Copy nothing but the text: repeat each entry exactly and drop the images.

[Stored data entries]
╔══

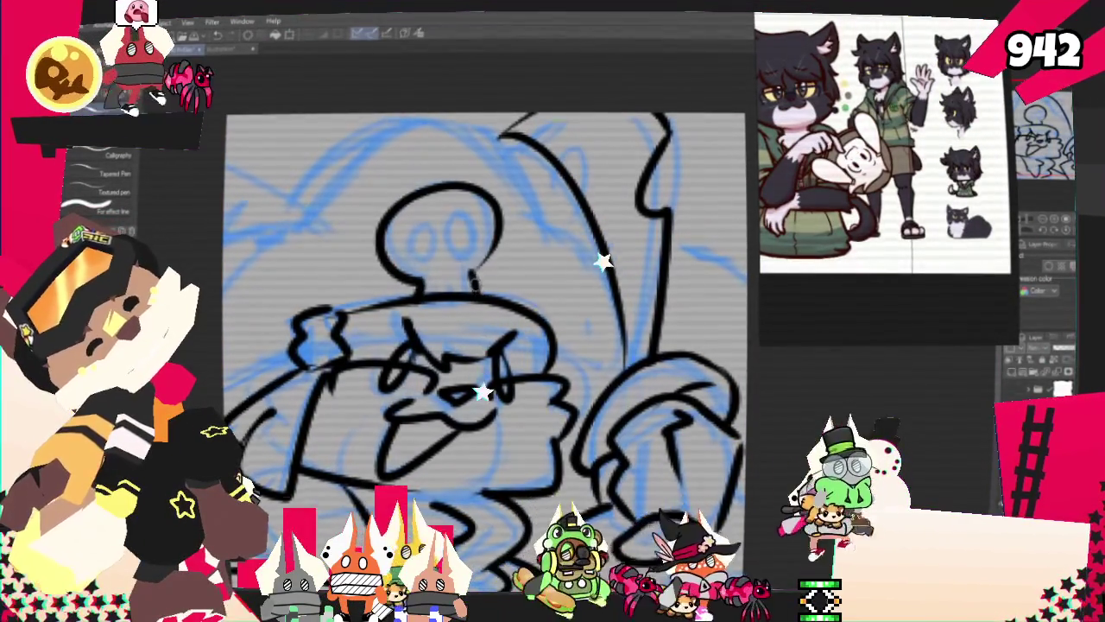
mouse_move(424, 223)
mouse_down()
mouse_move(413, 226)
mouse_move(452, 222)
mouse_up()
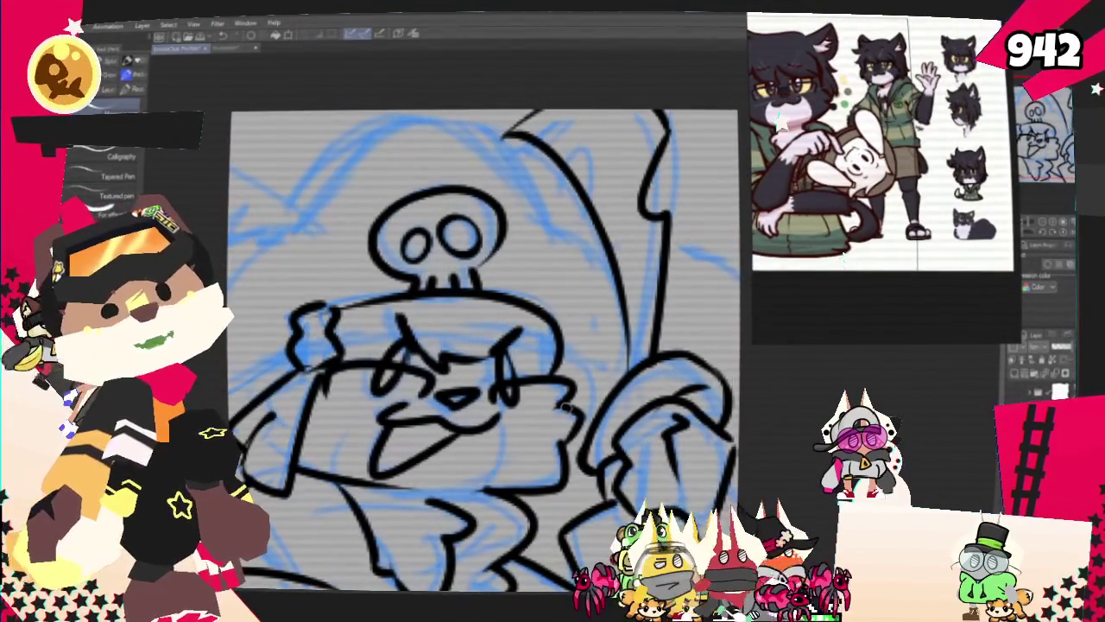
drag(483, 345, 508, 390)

╚══

Task result:
mouse_move(424, 223)
mouse_down()
mouse_move(413, 226)
mouse_move(452, 222)
mouse_up()
drag(483, 345, 508, 390)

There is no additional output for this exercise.